Mon ex, avec qui j'ai partagé une longue relation, ne voulait pas du tout essayer de faire l'amour pendant les règles. Il avait peur que la vue du sang le dégoûte et lui fasse perdre son érection. J'ai respecté et je n'ai jamais insisté. J'entendais souvent des amis me dire que eux, ça ne les dérangeait pas et j'ai gardé ça dans un coin de ma tête : tous les hommes ne sont pas contre. Et puis j'ai été marquée par une scène dans un roman  de Tonino Benacquista - je ne me souviens plus lequel : un couple d'amants avait laissé des traces sur le lit. Presque une trace de pénis ensanglanté sur les draps blancs. Ce passage m'avait beaucoup excitée, ça montrait une grande fougue, une passion qui fait fi des conventions.

"Je trouve ça presque meilleur que quand je n'ai pas mes règles"

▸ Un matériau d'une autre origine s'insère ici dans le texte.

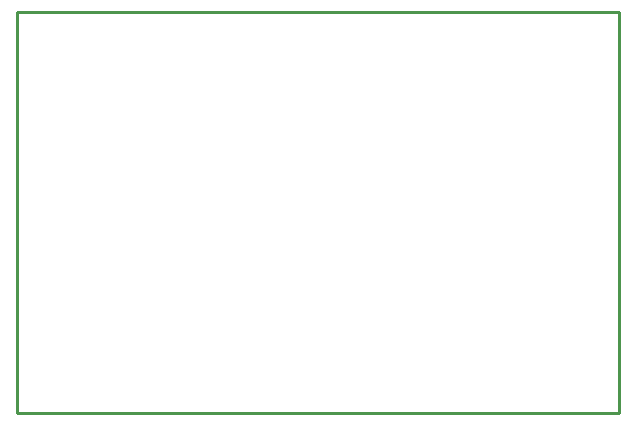
<source format=gko>
G04 Layer: BoardOutlineLayer*
G04 EasyEDA v6.5.46, 2024-09-12 22:27:14*
G04 Gerber Generator version 0.2*
G04 Scale: 100 percent, Rotated: No, Reflected: No *
G04 Dimensions in millimeters *
G04 leading zeros omitted , absolute positions ,4 integer and 5 decimal *
%FSLAX45Y45*%
%MOMM*%

%ADD10C,0.2540*%
D10*
X699998Y10199979D02*
G01*
X5799988Y10199979D01*
X5799988Y6799986D01*
X699998Y6799986D01*
X699998Y10199979D01*

%LPD*%
M02*

</source>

Quand je me suis retrouvée célibataire, j'ai eu plusieurs plans cul. Généralement, ils étaient à l'aise avec les règles. Quand une relation est basée sur le sexe, on n'oublie pas pourquoi on est là et on ne voit pas d'obstacle à faire l'amour. Je les prévenais toujours avant le rendez-vous et ils ne déclinaient pas, du moins pas tous. Même coucher le premier soir avec mes règles, c'est arrivé ! J'ai prévenu le mec quand on est arrivés chez moi et on a décidé de jouer, sans pénétration. Finalement, à force de caresses, on avait trop envie et on l'a fait. Je trouve ça presque meilleur que quand je n'ai pas mes règles. Je me sens valorisée et je suis ravie de tomber sur des mecs ouverts à ce point. Je trouve que les hommes qui me font l'amour pendant mes règles me font presque un cadeau, puisque d'autres hommes refusent absolument. Ça montre que je les excite suffisamment pour qu'ils ne voient pas mon cycle comme un obstacle. Juste des conditions un peu particulières à maîtriser pour prendre du plaisir l'un et l'autre. Pour autant je ne me sens pas obligée de faire des choses pour "compenser". Par exemple je ne fais rien d'anal me concernant (ça ne me tente pas, mais je ne juge pas). Aucun d'entre eux n'a insisté pour me sodomiser pendant cette période. Pour moi c'est important. Les règles, c'est naturel, c'est un fluide corporel, au même type que la salive, la cyprine, le sperme. Une femme a ses règles en moyenne de ses 13 ans à ses 60 ans, 5 jours par mois. Ça fait des milliers de jours sans sexe, alors que de nombreux partenaires sont d'accord ? C'est inconcevable pour moi.